■ NOCH 3357 TAGE BIS ZUM JAHR 2000: Der Tod in Italien
Wenn die Polizei, die Behörden, Richter und die Presse sich verschworen hätten, einen schlagzeilenträchtigen Fall auszuknobeln, hätten sie nichts anderes als diesen Fall erfinden können. „Das ist eine phantastische Geschichte“, tönt der römische Soziologieprofessor Franco Ferrarotti und meint damit den Fall Simonetta Cesaroni, der seit zweieinhalb Monaten für blankes Entsetzen in der italienischen Öffentlichkeit sorgt. Simonetta, eine 21jährige Sekretärin, hatte Anfang August vor, in die Ferien zu fahren.
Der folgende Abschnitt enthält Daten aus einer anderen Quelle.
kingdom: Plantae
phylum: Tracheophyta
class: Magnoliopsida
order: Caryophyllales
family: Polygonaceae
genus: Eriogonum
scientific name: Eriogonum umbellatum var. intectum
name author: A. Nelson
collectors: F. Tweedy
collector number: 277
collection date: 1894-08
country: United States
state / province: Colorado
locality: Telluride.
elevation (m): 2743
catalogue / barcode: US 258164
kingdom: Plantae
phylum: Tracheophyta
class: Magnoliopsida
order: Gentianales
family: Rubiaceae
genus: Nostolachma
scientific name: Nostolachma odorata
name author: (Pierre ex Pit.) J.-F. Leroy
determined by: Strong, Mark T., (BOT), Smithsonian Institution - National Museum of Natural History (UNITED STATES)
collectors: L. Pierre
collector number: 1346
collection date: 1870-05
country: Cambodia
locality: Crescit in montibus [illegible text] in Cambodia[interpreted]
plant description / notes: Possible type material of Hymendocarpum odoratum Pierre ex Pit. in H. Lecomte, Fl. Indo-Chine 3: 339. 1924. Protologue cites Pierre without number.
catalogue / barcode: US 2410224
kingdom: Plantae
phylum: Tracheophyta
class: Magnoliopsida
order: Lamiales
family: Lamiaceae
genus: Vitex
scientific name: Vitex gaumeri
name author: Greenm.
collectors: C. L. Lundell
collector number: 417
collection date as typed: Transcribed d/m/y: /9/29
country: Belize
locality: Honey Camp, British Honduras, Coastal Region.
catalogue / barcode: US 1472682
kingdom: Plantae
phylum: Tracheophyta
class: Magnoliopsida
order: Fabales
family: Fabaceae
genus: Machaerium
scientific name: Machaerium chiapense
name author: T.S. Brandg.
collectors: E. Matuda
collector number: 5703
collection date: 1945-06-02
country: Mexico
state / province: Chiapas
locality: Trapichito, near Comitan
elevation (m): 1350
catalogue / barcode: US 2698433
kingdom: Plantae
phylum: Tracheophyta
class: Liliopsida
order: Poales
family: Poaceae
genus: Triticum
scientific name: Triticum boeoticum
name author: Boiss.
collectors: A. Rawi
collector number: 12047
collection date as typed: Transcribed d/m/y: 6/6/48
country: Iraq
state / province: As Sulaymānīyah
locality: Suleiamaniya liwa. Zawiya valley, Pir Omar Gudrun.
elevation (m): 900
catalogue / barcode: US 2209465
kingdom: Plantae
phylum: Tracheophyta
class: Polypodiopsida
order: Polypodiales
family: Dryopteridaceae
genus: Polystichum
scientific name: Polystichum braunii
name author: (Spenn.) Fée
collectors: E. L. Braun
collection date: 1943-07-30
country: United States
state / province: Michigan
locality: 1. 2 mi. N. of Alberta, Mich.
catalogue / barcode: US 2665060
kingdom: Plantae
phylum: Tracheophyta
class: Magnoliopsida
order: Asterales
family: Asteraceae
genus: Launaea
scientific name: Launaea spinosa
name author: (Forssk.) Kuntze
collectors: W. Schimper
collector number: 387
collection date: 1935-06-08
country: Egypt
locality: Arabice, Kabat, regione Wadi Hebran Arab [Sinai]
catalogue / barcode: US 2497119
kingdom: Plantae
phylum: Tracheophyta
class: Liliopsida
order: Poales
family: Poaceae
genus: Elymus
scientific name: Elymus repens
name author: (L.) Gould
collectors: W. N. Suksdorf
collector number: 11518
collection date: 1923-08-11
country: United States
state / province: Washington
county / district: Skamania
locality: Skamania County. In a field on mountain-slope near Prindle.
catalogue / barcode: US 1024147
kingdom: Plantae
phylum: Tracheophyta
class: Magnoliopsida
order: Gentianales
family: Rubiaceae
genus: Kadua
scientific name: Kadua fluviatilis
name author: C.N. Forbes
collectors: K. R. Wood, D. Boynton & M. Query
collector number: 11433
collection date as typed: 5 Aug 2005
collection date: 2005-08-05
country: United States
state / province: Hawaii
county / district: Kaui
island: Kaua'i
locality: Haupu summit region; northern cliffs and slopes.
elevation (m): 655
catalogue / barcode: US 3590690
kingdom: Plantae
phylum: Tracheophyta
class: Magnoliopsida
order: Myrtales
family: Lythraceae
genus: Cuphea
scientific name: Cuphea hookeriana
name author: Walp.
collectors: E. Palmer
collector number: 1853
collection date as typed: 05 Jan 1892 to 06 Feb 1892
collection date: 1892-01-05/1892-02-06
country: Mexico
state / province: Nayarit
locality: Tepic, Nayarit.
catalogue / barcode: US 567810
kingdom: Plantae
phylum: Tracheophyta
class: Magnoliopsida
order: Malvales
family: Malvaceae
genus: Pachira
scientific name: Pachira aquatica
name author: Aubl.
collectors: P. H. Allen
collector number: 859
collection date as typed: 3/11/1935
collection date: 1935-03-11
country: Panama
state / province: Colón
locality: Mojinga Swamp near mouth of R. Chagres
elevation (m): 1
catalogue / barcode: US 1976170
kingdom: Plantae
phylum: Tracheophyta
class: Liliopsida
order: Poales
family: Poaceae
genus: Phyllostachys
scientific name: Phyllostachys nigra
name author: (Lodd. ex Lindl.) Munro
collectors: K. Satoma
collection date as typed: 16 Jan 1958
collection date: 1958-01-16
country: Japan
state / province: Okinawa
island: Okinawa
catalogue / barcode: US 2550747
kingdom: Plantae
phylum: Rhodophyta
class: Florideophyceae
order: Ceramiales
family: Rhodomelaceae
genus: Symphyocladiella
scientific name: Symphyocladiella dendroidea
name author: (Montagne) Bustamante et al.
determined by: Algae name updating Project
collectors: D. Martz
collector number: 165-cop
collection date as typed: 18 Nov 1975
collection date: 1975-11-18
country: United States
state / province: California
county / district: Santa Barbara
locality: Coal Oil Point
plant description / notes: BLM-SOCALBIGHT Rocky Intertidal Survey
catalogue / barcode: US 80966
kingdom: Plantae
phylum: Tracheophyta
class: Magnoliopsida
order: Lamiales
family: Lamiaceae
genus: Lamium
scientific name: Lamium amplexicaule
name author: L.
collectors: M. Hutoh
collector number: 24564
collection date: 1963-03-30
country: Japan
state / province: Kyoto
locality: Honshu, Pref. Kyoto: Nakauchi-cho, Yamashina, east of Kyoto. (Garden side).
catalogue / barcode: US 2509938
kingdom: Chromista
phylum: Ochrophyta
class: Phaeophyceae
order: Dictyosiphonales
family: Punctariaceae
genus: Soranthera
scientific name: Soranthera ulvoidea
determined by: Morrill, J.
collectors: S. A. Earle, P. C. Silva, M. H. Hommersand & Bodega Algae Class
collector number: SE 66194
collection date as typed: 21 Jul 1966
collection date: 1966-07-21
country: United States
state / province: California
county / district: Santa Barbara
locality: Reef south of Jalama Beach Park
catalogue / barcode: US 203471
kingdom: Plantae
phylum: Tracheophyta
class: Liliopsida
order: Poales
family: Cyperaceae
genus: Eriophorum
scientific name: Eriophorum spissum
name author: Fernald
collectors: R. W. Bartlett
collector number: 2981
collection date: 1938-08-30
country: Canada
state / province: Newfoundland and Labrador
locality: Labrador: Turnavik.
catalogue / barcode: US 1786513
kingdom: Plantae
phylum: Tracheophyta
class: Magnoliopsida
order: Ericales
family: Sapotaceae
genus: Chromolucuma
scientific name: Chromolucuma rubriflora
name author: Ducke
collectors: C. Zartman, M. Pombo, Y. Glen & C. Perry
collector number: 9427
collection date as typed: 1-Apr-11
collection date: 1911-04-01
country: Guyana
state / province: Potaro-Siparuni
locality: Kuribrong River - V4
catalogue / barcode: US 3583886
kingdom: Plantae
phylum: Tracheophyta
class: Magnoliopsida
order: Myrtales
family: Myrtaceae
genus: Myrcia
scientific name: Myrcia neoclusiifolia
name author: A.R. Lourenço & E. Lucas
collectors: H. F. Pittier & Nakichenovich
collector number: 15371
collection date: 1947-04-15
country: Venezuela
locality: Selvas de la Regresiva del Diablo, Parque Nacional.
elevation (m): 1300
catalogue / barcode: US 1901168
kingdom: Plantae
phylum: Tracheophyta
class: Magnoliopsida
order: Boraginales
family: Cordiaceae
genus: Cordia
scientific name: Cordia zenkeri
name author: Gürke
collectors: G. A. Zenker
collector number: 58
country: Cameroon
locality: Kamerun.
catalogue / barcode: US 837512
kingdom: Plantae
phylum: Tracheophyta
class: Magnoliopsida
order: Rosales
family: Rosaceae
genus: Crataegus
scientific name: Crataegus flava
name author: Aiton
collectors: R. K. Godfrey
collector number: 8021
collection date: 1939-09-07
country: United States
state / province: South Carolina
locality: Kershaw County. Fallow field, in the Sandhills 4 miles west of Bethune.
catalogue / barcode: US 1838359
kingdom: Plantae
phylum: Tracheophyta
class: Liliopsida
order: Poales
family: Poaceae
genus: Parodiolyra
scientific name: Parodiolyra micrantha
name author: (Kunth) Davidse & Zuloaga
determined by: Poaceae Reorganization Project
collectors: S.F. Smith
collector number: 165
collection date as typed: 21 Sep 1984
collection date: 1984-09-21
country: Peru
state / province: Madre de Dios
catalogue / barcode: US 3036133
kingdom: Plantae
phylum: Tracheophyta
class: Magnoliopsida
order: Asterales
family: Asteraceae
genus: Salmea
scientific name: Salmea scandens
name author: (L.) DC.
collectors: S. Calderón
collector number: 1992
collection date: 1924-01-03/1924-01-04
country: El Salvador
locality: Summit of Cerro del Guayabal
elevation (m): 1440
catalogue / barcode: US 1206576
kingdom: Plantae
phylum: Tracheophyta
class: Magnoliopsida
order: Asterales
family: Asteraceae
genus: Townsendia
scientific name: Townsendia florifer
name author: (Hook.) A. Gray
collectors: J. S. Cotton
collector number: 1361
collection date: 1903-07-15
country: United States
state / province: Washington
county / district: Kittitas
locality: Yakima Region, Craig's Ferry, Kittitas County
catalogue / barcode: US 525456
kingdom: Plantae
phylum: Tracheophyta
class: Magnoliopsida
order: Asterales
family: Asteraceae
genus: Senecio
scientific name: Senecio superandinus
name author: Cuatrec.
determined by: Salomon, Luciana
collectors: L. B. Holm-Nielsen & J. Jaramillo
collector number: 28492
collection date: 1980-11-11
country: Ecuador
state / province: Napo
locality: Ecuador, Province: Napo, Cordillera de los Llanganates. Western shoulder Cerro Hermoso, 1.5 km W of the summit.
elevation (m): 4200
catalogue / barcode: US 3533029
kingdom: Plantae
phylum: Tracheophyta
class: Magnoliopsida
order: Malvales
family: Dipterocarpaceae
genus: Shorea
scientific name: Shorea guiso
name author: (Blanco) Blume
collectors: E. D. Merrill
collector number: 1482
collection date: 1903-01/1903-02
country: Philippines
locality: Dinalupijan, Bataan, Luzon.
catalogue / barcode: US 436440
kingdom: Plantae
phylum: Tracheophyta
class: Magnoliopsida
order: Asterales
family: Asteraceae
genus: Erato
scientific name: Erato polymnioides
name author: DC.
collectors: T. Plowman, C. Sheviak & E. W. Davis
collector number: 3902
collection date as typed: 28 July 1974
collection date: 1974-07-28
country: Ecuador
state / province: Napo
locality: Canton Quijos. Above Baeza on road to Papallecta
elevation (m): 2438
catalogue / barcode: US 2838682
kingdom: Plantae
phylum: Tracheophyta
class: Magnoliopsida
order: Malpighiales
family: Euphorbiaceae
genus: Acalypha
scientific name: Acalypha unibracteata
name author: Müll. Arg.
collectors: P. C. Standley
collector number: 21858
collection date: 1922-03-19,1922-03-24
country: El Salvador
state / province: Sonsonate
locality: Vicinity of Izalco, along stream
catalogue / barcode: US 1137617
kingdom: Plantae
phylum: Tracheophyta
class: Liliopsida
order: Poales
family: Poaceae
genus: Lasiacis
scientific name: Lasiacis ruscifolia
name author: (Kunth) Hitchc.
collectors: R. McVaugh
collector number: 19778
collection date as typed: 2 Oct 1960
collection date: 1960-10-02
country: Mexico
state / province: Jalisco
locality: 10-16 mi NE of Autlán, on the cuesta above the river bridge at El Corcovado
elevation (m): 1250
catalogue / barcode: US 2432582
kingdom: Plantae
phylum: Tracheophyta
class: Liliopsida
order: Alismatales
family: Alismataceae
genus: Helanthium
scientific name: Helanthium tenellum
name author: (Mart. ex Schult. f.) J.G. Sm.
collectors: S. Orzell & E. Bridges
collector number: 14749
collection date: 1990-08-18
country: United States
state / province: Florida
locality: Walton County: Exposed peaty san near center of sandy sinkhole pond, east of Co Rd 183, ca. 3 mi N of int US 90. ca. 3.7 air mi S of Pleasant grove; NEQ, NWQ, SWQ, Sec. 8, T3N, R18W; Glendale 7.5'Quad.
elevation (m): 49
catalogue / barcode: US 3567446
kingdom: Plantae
Doch am Abend vor ihrer Abreise kam sie nicht, wie gewöhnlich, nach Hause. Die Familie schlug Alarm. Man fand Simonetta Cesaroni an ihrem Arbeitsplatz, einer Jugendherbergsorganisation. Sie war auf derart brutale Weise umgebracht worden, daß selbst hartgesottenen Kriminalisten der Atem stockte. Die junge Frau lag nackt in einer Blutlache, von 29 Stichen mit einem Brieföffner getötet. Was für ein Fressen für die Medien.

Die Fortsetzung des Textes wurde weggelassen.